Exactly as they appear below, repeat the lines from the one with "ring pip: (323, 361)" through the one with "thumb ip: (124, 118)", and no others.

------------------------------------

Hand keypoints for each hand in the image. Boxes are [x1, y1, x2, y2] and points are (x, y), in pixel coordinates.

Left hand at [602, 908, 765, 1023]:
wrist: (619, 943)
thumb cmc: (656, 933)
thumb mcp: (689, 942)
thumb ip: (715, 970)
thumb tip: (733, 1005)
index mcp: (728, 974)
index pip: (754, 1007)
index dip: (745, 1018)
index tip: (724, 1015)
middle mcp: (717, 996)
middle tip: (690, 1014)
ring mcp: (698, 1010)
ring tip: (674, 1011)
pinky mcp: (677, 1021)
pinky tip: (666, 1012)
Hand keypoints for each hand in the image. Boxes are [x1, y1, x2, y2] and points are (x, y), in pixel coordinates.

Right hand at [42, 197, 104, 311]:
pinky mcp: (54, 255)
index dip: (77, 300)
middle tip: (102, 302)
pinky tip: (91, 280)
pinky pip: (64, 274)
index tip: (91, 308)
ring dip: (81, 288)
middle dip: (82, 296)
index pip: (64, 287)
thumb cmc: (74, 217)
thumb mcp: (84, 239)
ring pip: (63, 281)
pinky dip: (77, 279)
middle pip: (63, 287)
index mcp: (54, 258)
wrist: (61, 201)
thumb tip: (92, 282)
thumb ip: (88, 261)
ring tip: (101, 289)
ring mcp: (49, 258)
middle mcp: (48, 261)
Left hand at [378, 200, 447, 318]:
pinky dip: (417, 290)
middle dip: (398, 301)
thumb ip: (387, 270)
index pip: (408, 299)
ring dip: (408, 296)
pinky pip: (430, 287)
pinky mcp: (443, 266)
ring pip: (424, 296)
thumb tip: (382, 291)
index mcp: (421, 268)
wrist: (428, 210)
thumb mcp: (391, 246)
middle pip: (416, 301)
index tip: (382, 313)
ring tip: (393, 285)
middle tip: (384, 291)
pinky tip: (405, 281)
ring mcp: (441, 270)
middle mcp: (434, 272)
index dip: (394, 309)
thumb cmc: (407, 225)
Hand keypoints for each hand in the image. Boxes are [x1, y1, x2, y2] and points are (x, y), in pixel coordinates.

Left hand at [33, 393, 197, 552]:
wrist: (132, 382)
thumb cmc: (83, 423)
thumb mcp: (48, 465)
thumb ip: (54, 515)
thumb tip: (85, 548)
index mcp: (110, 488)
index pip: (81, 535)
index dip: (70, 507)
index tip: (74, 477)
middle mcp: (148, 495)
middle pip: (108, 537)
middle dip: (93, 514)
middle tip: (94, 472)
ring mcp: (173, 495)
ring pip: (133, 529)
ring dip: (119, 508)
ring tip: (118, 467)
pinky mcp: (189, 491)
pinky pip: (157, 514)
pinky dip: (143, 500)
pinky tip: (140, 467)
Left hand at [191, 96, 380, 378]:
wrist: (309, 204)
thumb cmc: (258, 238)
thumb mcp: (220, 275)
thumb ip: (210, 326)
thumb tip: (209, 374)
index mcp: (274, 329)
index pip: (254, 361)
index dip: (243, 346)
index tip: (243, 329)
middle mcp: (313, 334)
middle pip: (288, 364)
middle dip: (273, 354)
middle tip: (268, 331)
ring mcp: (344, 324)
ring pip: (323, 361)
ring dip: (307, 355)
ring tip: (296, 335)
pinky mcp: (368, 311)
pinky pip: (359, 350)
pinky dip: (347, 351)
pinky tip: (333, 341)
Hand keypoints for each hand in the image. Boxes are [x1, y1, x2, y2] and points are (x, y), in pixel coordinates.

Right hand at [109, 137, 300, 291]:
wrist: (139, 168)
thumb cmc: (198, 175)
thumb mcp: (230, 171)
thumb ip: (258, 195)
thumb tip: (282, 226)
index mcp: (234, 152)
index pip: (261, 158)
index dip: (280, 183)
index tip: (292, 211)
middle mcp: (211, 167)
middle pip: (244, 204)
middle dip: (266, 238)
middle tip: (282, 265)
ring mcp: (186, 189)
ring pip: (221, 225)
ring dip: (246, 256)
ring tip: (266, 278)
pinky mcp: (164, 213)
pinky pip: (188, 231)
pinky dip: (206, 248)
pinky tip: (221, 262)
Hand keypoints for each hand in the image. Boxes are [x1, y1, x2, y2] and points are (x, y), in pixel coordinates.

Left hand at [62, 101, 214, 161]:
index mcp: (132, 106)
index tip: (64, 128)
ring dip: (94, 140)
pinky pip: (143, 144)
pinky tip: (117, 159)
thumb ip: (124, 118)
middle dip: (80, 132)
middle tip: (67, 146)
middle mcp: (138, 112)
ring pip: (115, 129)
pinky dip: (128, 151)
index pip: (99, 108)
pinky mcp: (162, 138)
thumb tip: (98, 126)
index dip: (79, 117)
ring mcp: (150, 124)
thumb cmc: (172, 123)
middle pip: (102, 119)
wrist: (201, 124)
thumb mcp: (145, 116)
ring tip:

------------------------------------

> **Solution to this exercise**:
ring pip: (323, 361)
ring dip: (307, 355)
ring tip: (296, 335)
pinky mcp: (368, 311)
pinky pip: (359, 350)
pinky dip: (347, 351)
pinky tip: (333, 341)
Hand keypoints for each hand in the image. Boxes are [x1, y1, x2, y2] and points are (x, y), in pixel coordinates.

Right hand at [109, 137, 300, 291]:
wrist: (139, 168)
thumb cmc: (198, 175)
thumb mcp: (230, 171)
thumb ip: (258, 195)
thumb tip: (282, 226)
index mcp: (234, 152)
index pip: (261, 158)
index dip: (280, 183)
index tip: (292, 211)
middle mcp: (211, 167)
middle pip: (244, 204)
middle dip: (266, 238)
middle tip: (282, 265)
ring mcp: (186, 189)
ring pip: (221, 225)
ring dip: (246, 256)
ring tip: (266, 278)
pinky mcp: (164, 213)
pinky pip: (188, 231)
pinky dip: (206, 248)
pinky tip: (221, 262)
Hand keypoints for each hand in the image. Boxes are [x1, y1, x2, y2] and points are (x, y), in pixel coordinates.

Left hand at [62, 101, 214, 161]:
index mcp: (132, 106)
index tip: (64, 128)
ring dip: (94, 140)
pinky pip: (143, 144)
pinky tip: (117, 159)
thumb ip: (124, 118)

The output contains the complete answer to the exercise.